Play the video above to hear Dean Meminger's full interview with Queens Rep. Grace Meng.
A Queens congresswoman said she saw migrant children, separated from their families at the border, kept in cages when she toured one of the holding facilities along the U.S.-Mexico border Saturday.
"It's not normal to see kids sitting still for that long, days on end," Rep. Grace Meng said. "Everything is worse than I thought, that I had seen on TV."
CONGRESSWOMAN DESCRIBES CONDITIONS SOME HAVE CALLED INHUMANE
Several Democratic lawmakers traveled to Texas on Saturday to tour one of the holding facilities.
Meng was among the group that visited a facility in McAllen, Texas. She said each child there slept on a padded mat, and had to stay there all day. She also described seeing children sleep with thermal blankets.
Some of what the congresswoman described matched what was seen in video of a Texas facility that U.S. Customs and Border Protection released. The video shows migrant children waiting to be processed while behind wire fences, and some are under thermal blankets.

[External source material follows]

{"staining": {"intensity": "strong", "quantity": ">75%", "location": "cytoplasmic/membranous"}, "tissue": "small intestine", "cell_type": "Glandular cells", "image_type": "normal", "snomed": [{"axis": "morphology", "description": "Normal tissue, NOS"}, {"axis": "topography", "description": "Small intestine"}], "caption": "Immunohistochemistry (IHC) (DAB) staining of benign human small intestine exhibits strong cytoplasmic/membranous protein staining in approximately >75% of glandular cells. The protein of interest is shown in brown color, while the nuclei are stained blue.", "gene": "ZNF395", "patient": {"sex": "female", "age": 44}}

Critics have called the conditions inhumane.
MENG: PARENTS HAVE LIMITED INFORMATION ABOUT THEIR CHILDREN
The congresswoman said she also went to a U.S. Immigrations and Customs Enforcement detention center in Brownsville, Texas and met about 30 mothers who have been separated from their children. She said most of them have not spoken to their kids and do not know where they are.
According to Meng, the lawmakers were not able to bring any phones or recording devices into the facilities. She said they could not speak to the kids at the McAllen site, although they were allowed to speak to the mothers in Brownsville.
She said a few mothers speak to their children two minutes a week but do not know where their kids are located and who is taking care of them. Meng said it was an emotional experience, with many lawmakers crying with the mothers.
Meng said her trip has not made her confident that the children will be reunited with their parents soon.
"The president can sign a piece of paper, but he has to ensure that the proper protocol is set in order for parents to know where their children are and actually be reunited," the congresswoman said.
CHAOS FOR CHILDREN AND FAMILIES TRYING TO REUNITE
Earlier this week, NY1 revealed that immigrant children detained at the southern border and separated from their families were being brought to the city.
City officials say at least 239 of children separated from their families were sent to a Cayuga Centers facility in East Harlem as a result of President Donald Trump's "zero tolerance" policy towards people entering the country illegally.
The Trump administration announced plans in April to prosecute all immigrants caught along the southwest border who illegally enter the country. Parents were jailed and children were taken to government-contracted shelters.
In recent weeks, more than 2,300 children were taken from their families under the policy and transported across the nation, at times thousands of miles away from their detained parents. Some of the children, for example, have been sent to foster care agencies in New York City.
After international condemnation and backlash from some members of his own party, Trump on Wednesday ordered that children no longer be separated. The administration says it will continue with prosecutions and seek to detain families together during their immigration proceedings. That move has also sparked an outcry from women's and children's advocates who say children don't belong in jail.
Immigration officials have said they could seek up to 15,000 beds in family detention facilities, and the Pentagon is drawing up plans to house as many as 20,000 unaccompanied immigrant children on military bases.
The Trump administration is also seeking changes to a decades-old settlement governing the detention of immigrant children to try to be able to keep children with their parents in custody for longer periods of time.
Under a previous class-action settlement that set policies for the treatment and release of minors caught at the border, families can only be detained for 20 days. A senior Justice Department official said that hasn't changed.
"This is a stopgap measure," Gene Hamilton, counsel to the attorney general, said Wednesday. Justice lawyers are planning to file a challenge to the agreement, known as the Flores settlement, asking that a judge allow for the detention of families until criminal and removal proceedings are completed.
It is not clear if or when the children already separated will be reunited with their parents. The Department of Homeland Security says it is working on a reunification plan, but it has offered no specific details. Confusion has ensued, with parents left searching for their children.
Image above is a file image, provided by the U.S. Customs and Border Protection, of a Texas facility.